Stranger things have happened, but https://bugs.launchpad.net/ubuntu/+bug/1 makes me believe there is ~somewhat~ of a conflict between Canonical and Microsoft.


If the acquisition goes through they can just close that as WONTFIX.


It might be changed to "IN_PROGRESS" with Microsoft Edge being released for Linux next year :).


it was already closed in the wake of rising ios and android marketshare. linux/unix devices have measurable consumer marketshare they didnt 20 years ago.


Well, if they're bought, then that will have to change designation as a "feature".


I actually made the same gut speculations in common conversation earlier when IBM bought Red Hat (SAP buying SuSE, Microsoft buying Canonical). It was nice to see this post that flushed out the rationale in more detail.


There will be several bidders, I expect. IBM would have a reason to buy SuSE as would Microsoft. Nothing grows your market power by buying a competitor - no matter how small or technologically different.


“Canonical has, historically, had a number of products (and attempted product initiatives) that didn't quite work out (including Ubuntu Phone, Ubuntu for Android, Ubuntu for TV, and several software initiatives)...”
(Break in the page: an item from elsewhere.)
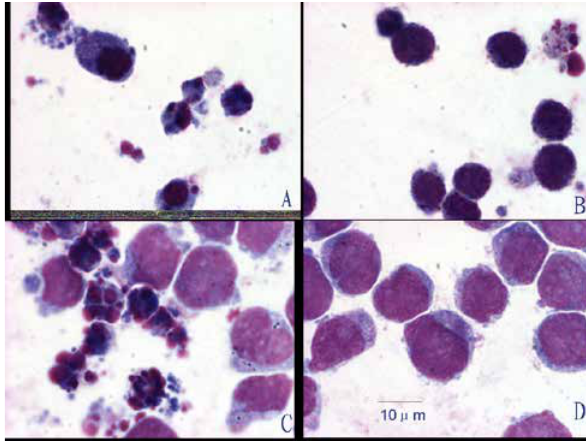
Table 3: The change of differentiation antigen on HL-60 cell surface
Anyone else reminded of Microsoft when you read that? Windows Phone, Zune, MSN TV, and “several other software initiatives” (Bing, Bob, Clippy, etc)...


Not really.

None of Canonical products reached the general consumer market in any significant ways while the Windows Phone and the Zune have good reputation (and have been actually sold to consumers). I hear Bing is doing okay and Clippy is from a different millennium.

Surface, Xbox and azure are doing great.


I think Ubuntu for Phone was just too soon, had they taken it slower the project would have probably been ready now and usable on phones such as the PinePhone and similar.
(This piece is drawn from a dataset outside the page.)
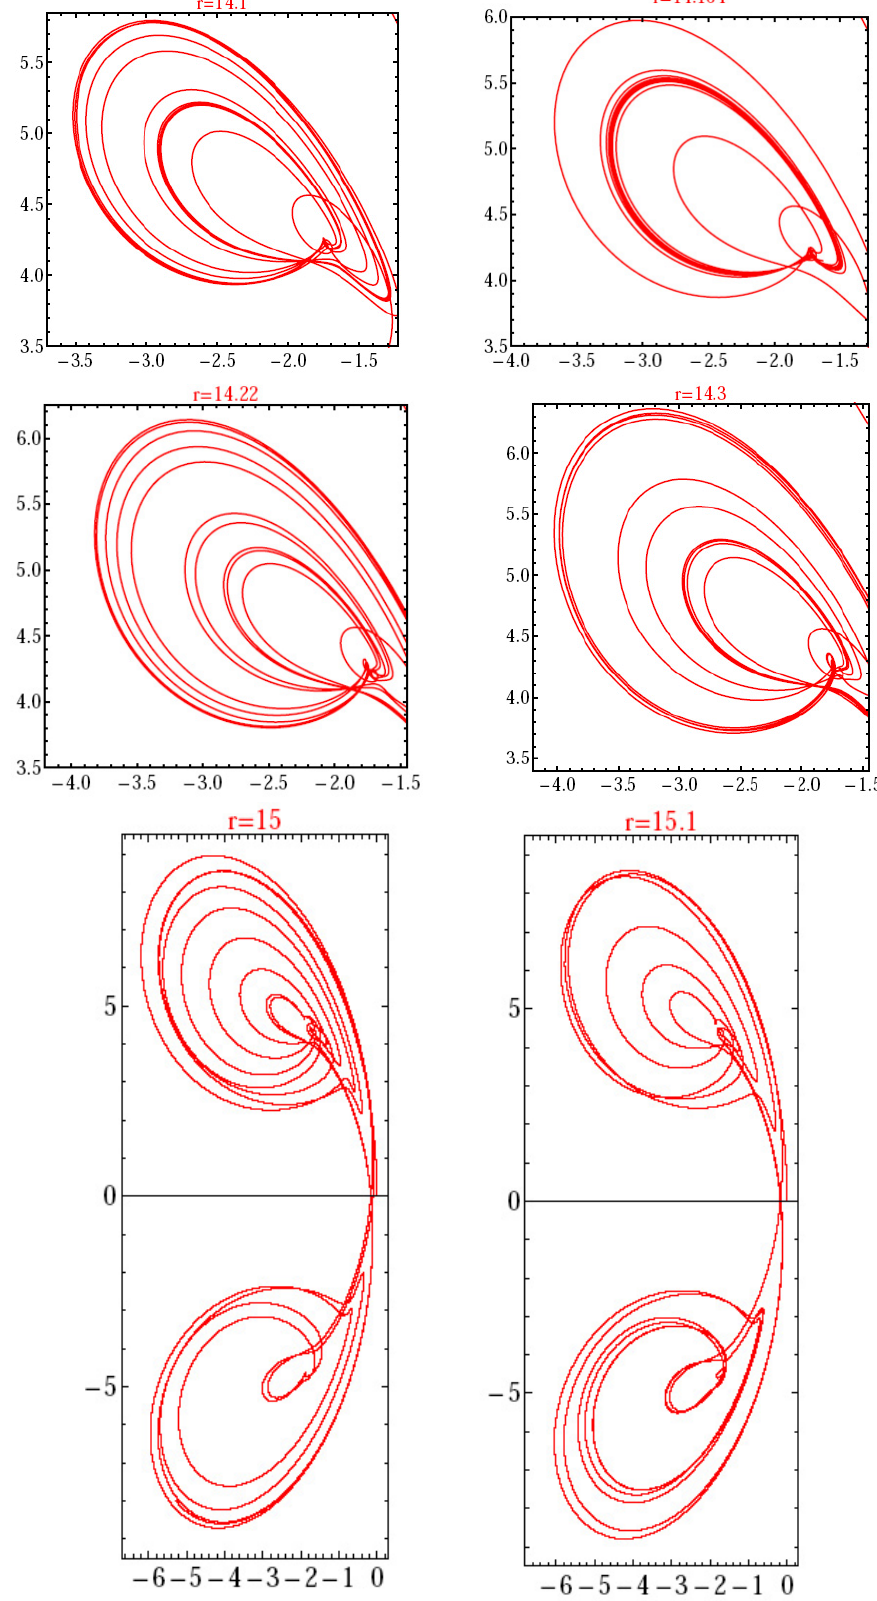
Figure 6. The hyper-chaotic situation in the case of the φ 6 − φ 9 plane versus different values of r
Actually I was thinking about Google's products


Anyone but Microsoft please. I can never trust Microsoft for the rest of my life. If that occurs I will use Debian 100%.

On Canonical side, I read somewhere complaining they suck at marketing, they could have done much better otherwise.


Never is a strong word


Canonical is working towards an IPO.... so I will! :)
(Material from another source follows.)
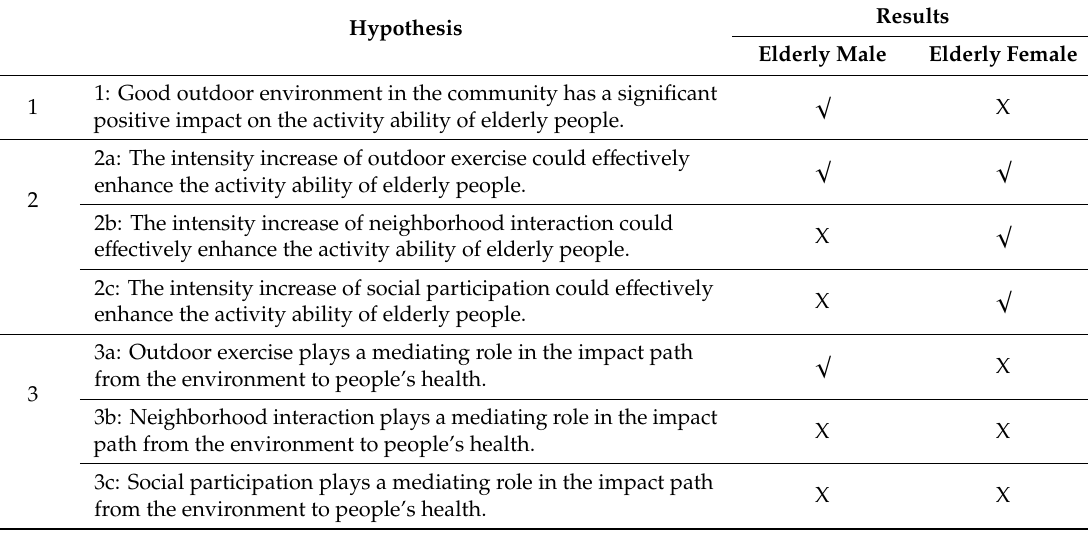
Table 5. The validation results of the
Wow, I wonder how far away that is. I also hope they get enough money to make some strong market share with new products.


Canonical is already moving to a Microsoft-style update model for some of its software. https://forum.snapcraft.io/t/disabling-automatic-refresh-for...


For a desktop on the other hand, this is great.

People are used to having their phone constantly upgrading automatically, which make it hard to explain to non-technical users why they need to `apt upgrade` regularly.


We can see governments in Europe making moves to encourage European vendors to build clouds that are unreachable by US legislation. i think SUSE can come into play here, one way or another. I think EQT will try to position SUSE in this area.


OVH?


Rimes with crap and gamers and filesharing.


I prefer to look at the other side.

Why the focus on acquisition with vague synergy? HANA drives SUSE adoption, but the Linux piece is relatively static compared to the tooling required to scale and manage these big stacks?

I like to think HashiCorp or another software vendor sees the appeal of building their components into a sturdy Linux product like SUSE.

I might have speculated the same about Docker or Ansible, but they have already been similarly absorbed.

Rather than the consolidation in favor of existing and entrenched tech like SAP, it's inspiring to think a new IBM or Microsoft is being built and could benefit from a Telco-grade OS.


I may be misunderstanding you, but I find it difficult to believe Hashicorp could put together a big enough set of investors to drop a couple of billion on SUSE. You occasionally see smaller companies buy bigger, more established ones with higher revenues and such, but it's pretty rare.


I pretty much see that happening

I will be gone by then, however in a couple of decades anything substantial based on GPL will be gone, and it will business as usual regarding UNIX wars.


You can never leave the industry. Who else will post the daily reminders that AOT compilers exist for Java?